Hands-On Session: Data Extraction with Scrapy

In this hands-on session, we will use Scrapy in order to extract structured data from a Web site, namely the Mathematics Genealogy Project, a site that lists PhD advisors of numerous modern and past mathematicians (and computer scientists). The goal of this hands-on session will be to automatically build an (academic) genealogy tree of a given researcher. See below for an example.

  1. Get familiar with this Web site to understand how it is organized.
  2. Consult the robots.txt file: does the site allow crawling?
  3. By following the Scrapy Tutorial, start building a Scrapy crawler that accesses the page of one specific researcher (for the following, we recommend to take someone from the 20th century so that he or she does not have too many descendants) and extracts his or her name, graduation date, alma mater, and dissertation title. You can use Scrapy's feed exports in order to simply produce a JSON file containing all information extracted. Use either CSS or XPath selectors, depending on which is simpler for a given data item.

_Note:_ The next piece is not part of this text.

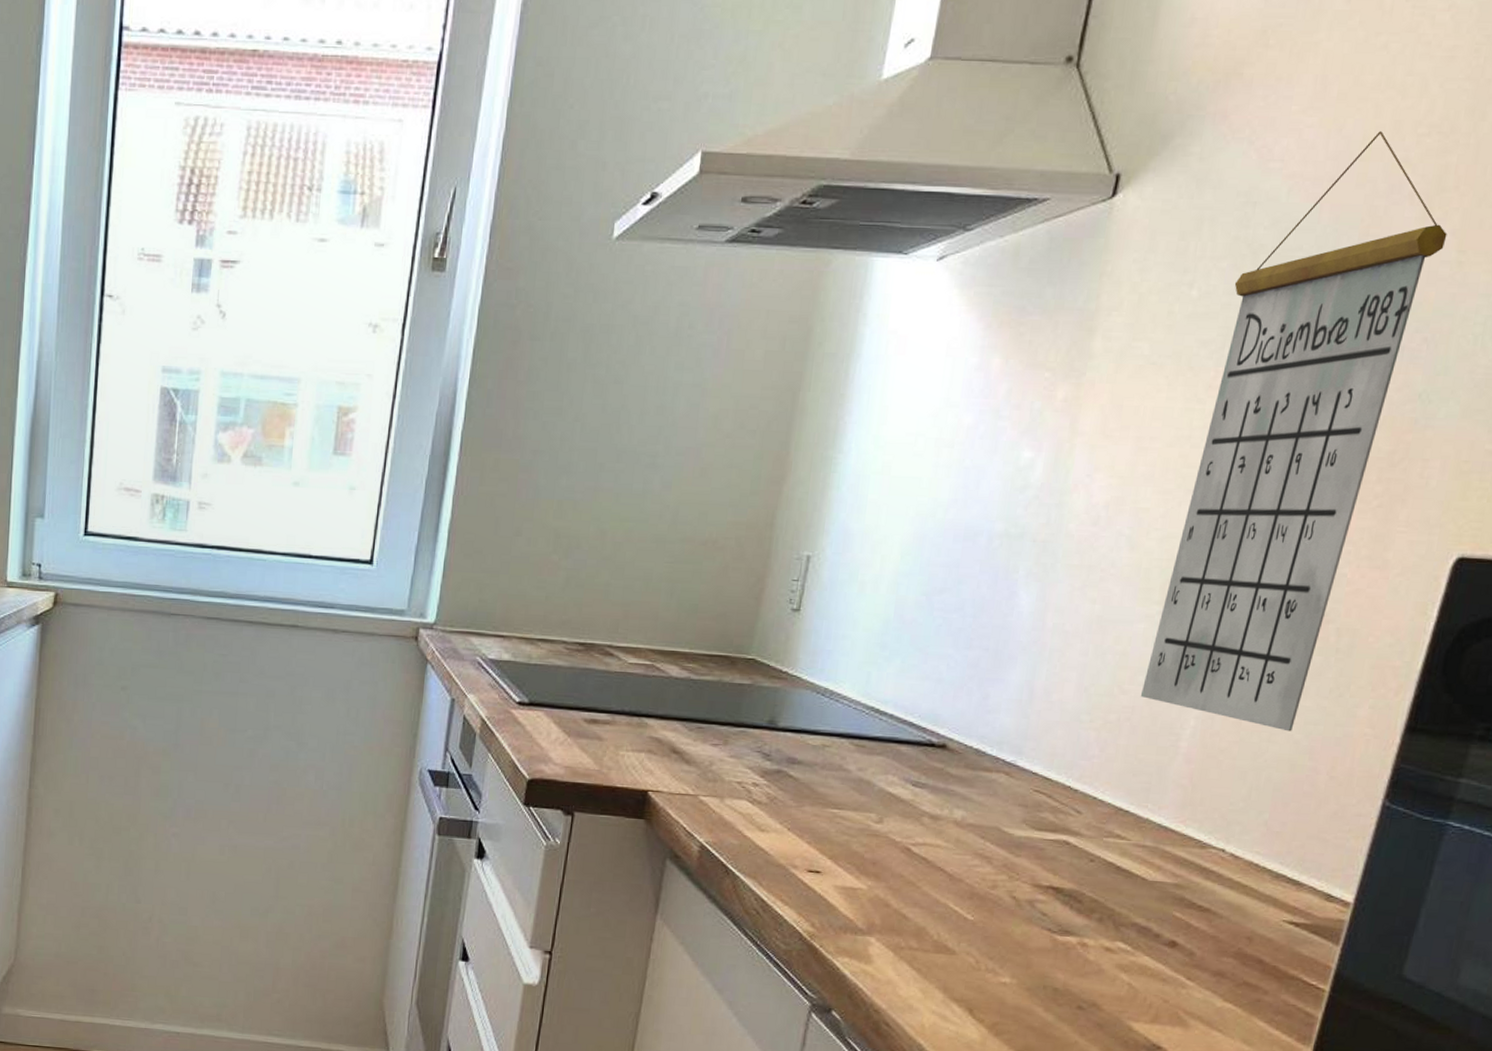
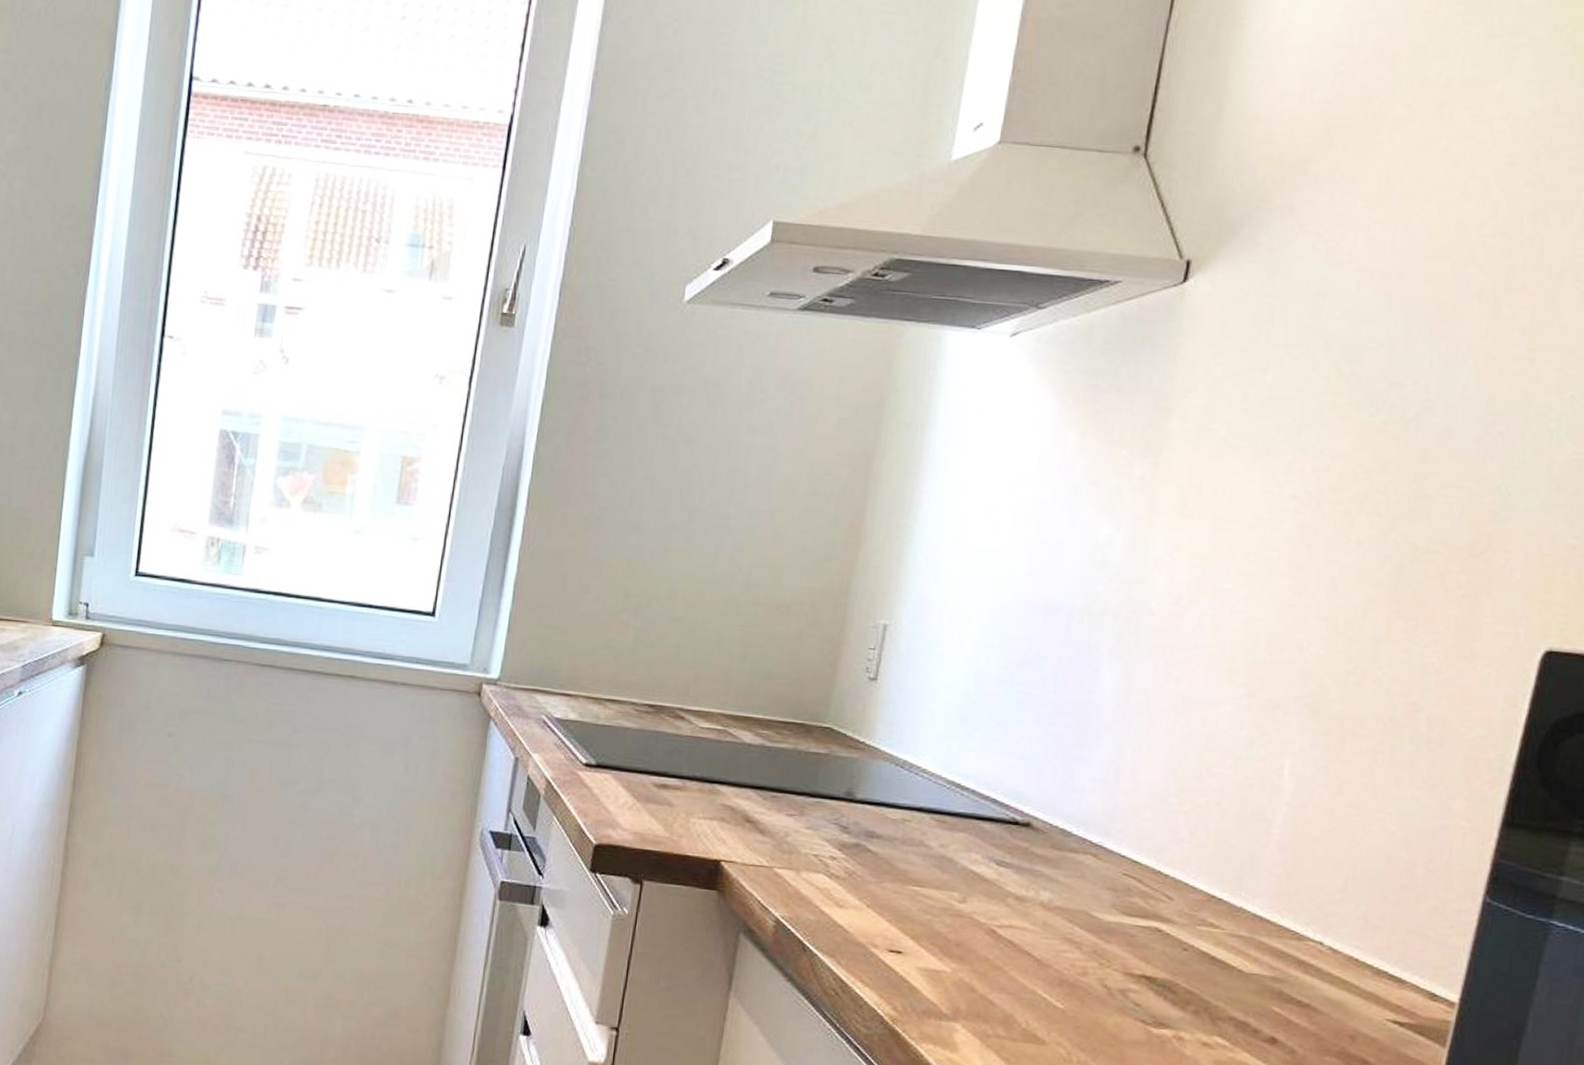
calendar: present [1140,131,1447,732] -> none [1229,230,1517,822]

Do not hesitate to use Scrapy's shell as discussed in the tutorial to help debug selectors.
  4. Make sure to configure Scrapy to respect a delay of at least 1 second between requests
  5. We now would like to crawl all ancestors and all descendants of the chosen researcher (but not ancestors of the descendants or descendants of the ancestors!). For this, you will need to use specific callbacks when adding new HTTP requests to Scrapy's queue, allowing you to distinguish whether you are crawling descendants or ancestors. Again, use either CSS or XPath selector. Take into account the fact that an individual may have several advisors.
  6. Make sure the same information (name, graduation year, alma mater, dissertation title) is extracted for every user crawled.
  7. Write a simple script to transform the JSON produced into the input format of the Graphviz graph visualization software to display the information extracted as a graph. Use graphviz to produce an SVG image of the genealogy tree.
  8. Pass as spider argument the name of a researcher to your script and have the crawler use the search engine of the Web site to automatically find the page of this researcher.
  9. Add to your crawler a Downloader Middleware that is used to make sure every page accessed is saved on disk; and that every time a request is issued, one first checks whether the corresponding page has been stored on disk, and if so return it directly.